The number of respondents who expected finance costs to increase over the next 12 months was down by one percentage point on last time, to 47 percent. The number of owners anticipating dearer finance fell by 18 percentage points to 35 percent, but the number of charterers of like mind rose to 67 percent, from 50 percent previously. One respondent said, “We need a more realistic approach from those banks which are helping to keep zombie companies afloat.
Demand trends, competition and port congestion featured as the top three factors cited by respondents as those likely to influence performance most significantly over the coming 12 months. The numbers were down by four percentage points (to 21 percent) for competition, which was pushed into second place by demand trends, where there was a one percentage point increase, to 24 percent, in the figures. Port congestion, up 15 percentage points to a new survey high of 17 percent, featured in third place, followed by finance costs, in respect of which there was a four percentage point drop to 14 percent. Regulation (up five percentage points to 9 percent) featured in fifth place, followed by operating costs (down five percentage points to 6 percent). Fuel costs featured as a significant factor for just 4 percent of respondents, compared to a survey high of 16 percent in May 2011. One respondent said, “Excessive regulation makes control of costs even more difficult. Furthermore, what is the point of creating rules when international authorities cannot agree how to apply them, such as in the case of ballast water management? There was a fall in the number of respondents anticipating higher freight rates in the tanker, dry bulk and container ship sectors compared to the figures for August 2015. The net sentiment was nevertheless positive (+7) in the tanker market and in the dry bulk sector (+16), although negative (-5) for container ships. One respondent said, “Many tanker owners are guided more by hope than by economics. When statistics indicate a tonnage shortage in two years’ time, they order ships now in the hope that freight rates will be higher once the ships have been built. But if other owners do the same, overcapacity will result in low rates and a fall in vessel values – a lose-lose situation.
Elsewhere, it was noted, “Overall confidence in the state of the dry bulk market is currently very low, and any hope of the start of a recovery is at least 12 months away.” In the container ship sector, meanwhile, one respondent commented, “Many owners of container ships seem to order new tonnage whether it makes economic sense or not, just to maintain market share. Moore Stephens shipping partner Richard Greiner says, “The inherent volatility of the shipping industry is part of its appeal to investors, for whom there is seldom any reward without risk. But confidence historically fluctuates more in a volatile market than in a stable one, and shipping is nothing but volatile at the moment. The small drop in industry confidence levels over the three months to end-November is therefore not a great surprise.

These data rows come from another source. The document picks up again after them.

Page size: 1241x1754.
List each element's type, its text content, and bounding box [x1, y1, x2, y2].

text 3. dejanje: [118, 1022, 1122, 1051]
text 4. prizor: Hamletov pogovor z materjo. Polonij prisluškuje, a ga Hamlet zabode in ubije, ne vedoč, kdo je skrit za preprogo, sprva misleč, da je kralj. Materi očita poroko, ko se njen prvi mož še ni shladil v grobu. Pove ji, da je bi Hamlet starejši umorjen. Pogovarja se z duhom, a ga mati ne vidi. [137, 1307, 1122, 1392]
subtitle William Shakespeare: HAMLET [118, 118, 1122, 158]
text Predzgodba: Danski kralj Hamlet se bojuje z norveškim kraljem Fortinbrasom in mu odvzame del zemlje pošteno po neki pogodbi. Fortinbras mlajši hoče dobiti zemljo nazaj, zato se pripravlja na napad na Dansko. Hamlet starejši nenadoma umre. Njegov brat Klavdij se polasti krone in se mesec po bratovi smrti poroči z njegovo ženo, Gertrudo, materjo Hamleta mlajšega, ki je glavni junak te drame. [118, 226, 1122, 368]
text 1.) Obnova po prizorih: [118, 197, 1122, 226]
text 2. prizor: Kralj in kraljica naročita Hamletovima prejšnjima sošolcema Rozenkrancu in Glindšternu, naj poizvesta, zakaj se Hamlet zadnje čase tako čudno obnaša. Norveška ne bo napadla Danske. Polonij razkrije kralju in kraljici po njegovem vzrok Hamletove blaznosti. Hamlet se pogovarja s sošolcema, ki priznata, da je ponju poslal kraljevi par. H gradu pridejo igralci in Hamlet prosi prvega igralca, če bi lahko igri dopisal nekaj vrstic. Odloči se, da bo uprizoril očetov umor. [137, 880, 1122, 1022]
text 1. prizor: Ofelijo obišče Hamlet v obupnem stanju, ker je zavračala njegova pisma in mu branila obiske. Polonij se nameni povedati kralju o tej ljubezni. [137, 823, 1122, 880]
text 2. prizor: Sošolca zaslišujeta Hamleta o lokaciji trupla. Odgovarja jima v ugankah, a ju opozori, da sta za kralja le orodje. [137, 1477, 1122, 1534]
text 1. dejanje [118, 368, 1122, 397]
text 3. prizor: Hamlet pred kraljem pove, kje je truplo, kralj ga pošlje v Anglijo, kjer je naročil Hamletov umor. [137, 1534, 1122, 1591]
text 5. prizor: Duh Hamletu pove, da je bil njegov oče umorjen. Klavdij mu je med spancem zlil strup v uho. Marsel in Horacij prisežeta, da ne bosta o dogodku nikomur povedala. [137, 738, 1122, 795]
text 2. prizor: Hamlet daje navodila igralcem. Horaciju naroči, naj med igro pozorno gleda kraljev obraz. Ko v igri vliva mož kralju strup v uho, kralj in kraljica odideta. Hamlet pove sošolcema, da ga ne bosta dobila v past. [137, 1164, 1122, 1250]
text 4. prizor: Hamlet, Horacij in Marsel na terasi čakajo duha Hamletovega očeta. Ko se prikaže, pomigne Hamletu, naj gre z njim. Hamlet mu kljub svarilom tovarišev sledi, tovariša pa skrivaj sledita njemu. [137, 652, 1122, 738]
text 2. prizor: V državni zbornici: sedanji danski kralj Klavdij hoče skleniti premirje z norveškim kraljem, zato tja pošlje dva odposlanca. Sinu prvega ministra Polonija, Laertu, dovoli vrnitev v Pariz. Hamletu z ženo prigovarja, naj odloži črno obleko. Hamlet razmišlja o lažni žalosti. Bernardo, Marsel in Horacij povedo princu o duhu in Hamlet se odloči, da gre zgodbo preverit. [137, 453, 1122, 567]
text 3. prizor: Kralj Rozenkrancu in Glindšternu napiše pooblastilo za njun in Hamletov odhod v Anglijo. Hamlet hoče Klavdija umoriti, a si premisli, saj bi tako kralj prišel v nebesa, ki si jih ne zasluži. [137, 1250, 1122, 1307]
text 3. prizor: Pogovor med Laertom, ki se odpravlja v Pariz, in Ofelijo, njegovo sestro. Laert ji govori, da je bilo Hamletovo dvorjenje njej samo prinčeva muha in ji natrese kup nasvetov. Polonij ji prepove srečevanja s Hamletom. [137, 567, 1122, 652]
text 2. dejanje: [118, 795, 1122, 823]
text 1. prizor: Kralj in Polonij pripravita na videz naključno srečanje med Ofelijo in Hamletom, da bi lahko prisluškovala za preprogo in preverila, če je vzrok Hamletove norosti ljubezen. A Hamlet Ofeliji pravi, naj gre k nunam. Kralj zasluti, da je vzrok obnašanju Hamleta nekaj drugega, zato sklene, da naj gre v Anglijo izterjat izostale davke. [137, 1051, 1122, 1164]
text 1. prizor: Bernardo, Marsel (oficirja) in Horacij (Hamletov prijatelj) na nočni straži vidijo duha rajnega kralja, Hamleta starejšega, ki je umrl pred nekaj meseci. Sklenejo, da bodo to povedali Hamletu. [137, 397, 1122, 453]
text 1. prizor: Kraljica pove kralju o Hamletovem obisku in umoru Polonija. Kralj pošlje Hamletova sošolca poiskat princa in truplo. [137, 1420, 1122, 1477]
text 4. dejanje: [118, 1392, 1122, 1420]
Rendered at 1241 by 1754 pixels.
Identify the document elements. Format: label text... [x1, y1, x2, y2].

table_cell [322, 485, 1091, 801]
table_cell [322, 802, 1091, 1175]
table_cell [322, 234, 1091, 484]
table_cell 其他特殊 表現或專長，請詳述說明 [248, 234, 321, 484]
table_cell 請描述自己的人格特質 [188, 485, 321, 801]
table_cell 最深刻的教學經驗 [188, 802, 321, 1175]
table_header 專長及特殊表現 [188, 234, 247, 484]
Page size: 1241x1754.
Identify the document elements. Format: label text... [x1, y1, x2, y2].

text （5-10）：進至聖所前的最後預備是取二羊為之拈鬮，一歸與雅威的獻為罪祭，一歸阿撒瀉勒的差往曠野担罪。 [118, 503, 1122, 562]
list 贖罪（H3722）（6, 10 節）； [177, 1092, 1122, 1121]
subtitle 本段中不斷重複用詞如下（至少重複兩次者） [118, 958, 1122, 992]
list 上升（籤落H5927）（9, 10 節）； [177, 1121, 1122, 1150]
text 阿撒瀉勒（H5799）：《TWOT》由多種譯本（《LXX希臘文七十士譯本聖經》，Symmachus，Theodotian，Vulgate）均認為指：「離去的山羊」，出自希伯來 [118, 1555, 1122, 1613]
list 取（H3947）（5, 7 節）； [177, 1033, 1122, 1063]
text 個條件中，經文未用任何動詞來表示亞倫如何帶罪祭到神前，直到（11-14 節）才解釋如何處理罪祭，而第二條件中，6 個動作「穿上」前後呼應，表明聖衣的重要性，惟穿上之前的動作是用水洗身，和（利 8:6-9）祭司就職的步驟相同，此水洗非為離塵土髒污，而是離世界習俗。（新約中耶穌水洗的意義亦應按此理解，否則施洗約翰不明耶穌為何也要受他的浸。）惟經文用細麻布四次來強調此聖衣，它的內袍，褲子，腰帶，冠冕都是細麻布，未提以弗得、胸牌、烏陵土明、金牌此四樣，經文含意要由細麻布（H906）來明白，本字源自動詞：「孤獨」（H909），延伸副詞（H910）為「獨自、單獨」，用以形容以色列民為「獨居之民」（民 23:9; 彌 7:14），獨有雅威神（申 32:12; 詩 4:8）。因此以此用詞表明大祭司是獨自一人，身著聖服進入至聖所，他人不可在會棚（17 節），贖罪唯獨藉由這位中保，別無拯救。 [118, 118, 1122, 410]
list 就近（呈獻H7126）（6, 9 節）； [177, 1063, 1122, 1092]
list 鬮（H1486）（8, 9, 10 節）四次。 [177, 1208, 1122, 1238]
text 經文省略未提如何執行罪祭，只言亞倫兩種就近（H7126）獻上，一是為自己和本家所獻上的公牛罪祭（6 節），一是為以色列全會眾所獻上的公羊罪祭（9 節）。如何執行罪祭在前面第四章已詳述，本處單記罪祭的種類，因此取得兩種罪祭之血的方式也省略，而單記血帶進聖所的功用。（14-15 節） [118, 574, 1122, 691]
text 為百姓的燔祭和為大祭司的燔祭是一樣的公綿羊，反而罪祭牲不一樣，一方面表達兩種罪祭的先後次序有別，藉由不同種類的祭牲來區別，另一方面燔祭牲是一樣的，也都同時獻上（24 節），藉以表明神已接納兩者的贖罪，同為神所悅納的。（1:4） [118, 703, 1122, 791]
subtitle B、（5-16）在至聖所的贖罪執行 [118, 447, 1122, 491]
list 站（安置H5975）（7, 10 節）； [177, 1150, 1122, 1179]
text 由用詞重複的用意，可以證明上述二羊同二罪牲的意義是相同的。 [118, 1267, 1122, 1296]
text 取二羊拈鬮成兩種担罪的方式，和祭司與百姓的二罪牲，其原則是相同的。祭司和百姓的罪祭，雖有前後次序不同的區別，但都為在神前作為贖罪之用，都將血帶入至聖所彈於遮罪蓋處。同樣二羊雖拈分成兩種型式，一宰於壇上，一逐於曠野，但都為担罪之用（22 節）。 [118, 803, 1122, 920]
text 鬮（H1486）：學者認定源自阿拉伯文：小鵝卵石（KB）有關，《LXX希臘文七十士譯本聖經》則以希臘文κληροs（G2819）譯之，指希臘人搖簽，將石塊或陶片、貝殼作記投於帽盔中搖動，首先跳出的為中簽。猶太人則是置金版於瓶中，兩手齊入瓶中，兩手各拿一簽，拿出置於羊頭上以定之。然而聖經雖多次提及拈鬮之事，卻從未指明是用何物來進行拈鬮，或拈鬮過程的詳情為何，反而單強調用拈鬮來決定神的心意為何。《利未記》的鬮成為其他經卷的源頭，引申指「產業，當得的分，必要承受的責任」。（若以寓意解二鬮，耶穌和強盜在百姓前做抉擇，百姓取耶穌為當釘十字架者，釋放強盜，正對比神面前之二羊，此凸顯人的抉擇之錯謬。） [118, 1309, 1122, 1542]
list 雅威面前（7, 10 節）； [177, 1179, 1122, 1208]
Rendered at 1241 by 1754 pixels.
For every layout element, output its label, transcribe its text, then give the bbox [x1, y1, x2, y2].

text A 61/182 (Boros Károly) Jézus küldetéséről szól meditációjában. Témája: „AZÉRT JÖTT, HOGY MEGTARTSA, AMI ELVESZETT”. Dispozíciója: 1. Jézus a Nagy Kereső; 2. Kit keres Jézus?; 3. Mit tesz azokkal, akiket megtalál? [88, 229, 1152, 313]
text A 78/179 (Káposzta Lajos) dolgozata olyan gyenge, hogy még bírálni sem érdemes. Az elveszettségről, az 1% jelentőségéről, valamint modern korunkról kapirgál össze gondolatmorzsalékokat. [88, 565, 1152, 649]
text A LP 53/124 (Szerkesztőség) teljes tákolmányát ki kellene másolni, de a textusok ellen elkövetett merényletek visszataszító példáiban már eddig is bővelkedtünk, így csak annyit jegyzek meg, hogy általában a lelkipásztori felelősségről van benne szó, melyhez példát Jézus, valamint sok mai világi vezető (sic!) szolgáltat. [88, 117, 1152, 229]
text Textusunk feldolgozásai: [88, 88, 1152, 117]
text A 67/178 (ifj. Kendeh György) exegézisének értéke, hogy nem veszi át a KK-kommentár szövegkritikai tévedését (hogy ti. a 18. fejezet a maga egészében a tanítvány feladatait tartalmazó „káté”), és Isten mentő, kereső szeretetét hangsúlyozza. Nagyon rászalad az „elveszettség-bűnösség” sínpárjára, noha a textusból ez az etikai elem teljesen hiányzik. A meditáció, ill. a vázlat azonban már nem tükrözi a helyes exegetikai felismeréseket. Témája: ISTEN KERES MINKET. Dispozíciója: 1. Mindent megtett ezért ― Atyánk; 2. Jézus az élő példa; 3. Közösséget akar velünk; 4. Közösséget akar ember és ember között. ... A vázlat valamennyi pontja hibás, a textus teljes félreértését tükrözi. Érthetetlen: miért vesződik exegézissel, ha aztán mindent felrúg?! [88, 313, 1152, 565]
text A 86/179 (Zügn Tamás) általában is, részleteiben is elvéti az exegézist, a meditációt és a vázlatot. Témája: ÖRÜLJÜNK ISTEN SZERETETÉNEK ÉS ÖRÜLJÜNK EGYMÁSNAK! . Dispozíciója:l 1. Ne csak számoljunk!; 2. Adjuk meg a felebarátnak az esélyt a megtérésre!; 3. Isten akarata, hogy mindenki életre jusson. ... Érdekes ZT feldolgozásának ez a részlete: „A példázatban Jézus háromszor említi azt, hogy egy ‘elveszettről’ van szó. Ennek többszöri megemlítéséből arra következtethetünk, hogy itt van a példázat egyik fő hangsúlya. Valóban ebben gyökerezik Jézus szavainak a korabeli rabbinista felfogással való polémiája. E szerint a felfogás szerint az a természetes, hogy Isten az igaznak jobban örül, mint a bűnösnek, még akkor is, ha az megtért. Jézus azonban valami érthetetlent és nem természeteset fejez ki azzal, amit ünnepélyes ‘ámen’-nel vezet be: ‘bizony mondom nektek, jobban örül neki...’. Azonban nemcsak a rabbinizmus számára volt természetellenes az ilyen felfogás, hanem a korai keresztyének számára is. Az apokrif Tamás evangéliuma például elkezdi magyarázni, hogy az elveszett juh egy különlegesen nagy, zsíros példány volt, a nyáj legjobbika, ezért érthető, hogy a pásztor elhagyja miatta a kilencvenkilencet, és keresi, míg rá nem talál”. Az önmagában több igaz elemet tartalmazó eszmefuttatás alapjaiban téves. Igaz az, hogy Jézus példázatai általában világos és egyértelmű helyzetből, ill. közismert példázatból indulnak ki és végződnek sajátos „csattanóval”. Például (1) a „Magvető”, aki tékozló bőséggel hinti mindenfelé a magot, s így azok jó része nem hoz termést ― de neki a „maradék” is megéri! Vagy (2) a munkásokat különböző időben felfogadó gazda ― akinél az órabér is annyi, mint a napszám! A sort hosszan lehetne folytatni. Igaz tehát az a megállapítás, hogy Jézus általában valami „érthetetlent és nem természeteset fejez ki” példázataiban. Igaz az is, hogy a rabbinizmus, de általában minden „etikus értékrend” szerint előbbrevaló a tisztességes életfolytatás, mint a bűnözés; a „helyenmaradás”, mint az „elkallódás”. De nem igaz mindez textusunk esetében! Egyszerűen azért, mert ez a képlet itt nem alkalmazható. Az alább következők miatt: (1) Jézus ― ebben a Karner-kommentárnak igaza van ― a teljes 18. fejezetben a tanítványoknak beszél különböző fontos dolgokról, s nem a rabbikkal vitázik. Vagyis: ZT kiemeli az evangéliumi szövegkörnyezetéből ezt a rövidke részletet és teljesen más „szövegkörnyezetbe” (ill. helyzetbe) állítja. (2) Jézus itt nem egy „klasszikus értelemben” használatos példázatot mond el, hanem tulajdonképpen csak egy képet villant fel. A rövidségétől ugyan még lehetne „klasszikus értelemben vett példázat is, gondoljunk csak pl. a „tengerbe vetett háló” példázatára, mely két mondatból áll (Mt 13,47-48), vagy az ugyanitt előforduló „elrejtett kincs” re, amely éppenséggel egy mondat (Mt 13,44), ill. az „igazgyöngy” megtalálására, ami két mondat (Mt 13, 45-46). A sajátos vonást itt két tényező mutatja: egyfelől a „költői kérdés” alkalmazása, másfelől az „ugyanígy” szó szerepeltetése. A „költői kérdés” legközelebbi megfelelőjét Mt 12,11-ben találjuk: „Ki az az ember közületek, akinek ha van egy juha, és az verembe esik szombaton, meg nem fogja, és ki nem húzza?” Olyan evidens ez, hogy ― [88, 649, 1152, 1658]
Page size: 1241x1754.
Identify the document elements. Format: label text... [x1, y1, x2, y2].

Global unrest in general, and in particular the crisis involving Syria, does nothing to help confidence in industries such as shipping, which operate across international borders. Neither does the migrant crisis in Europe, which has escalated significantly in recent months, nor the Paris bombings. Shipping must expect to suffer the downside of such incidents just as, in better times, it can expect to benefit from positive geopolitical changes.
“Informed awareness and the ability to react in a timely manner are the best defense against external influences on the industry. But what of those other inhibitors of shipping confidence, which might be said to be of the industry’s own making? Firstly, there is the over-arching problem of excess tonnage. There are too many ships to carry the available cargoes. Doubts also persist about the level of newbuilding orders at a time when the market does not look to be in a good position to sustain them. Only increased ship recycling and rationalization of business plans can effectively address these issues, and the need to take a proactive approach is borne out by the current state of the markets. The tanker market is producing comparatively good earnings at the moment, but its fortunes are too closely linked to the price of oil for anybody to accurately predict how long this will last. Expectations of improved rates over the next 12 months in the three main tonnage categories covered by the survey are down. In the case of the dry bulk sector, such expectations are at their lowest since August 2012, while in the container ship market one has to go back to October 2008 to find a lower figure. Indeed, our respondents recorded an overall negative sentiment in respect of the container ship market. This paints a rather austere picture for the immediate future of the industry, which is also facing the burgeoning challenge of funding regulatory compliance with the imminent entry into force of the Ballast Water Management convention. But it is by no means all bad news. Operating costs fell in both 2013 and 2014, which is evidence of the application of a measure of control which shipping has not been accustomed to seeing in recent years. Meanwhile, 50 percent of those shipowners who responded to our confidence survey rated at 7 out of 10 or higher the prospect of making a major investment over the next 12 months. Owners were also much more confident than they were three months ago that ship finance was going to be cheaper over the coming 12 months. Well-informed owners and investors are not in the habit of throwing money away on lost causes. Shipping remains a good business to be in, its continued existence assured by its singular capabilities. The outlook remains volatile, but exciting.”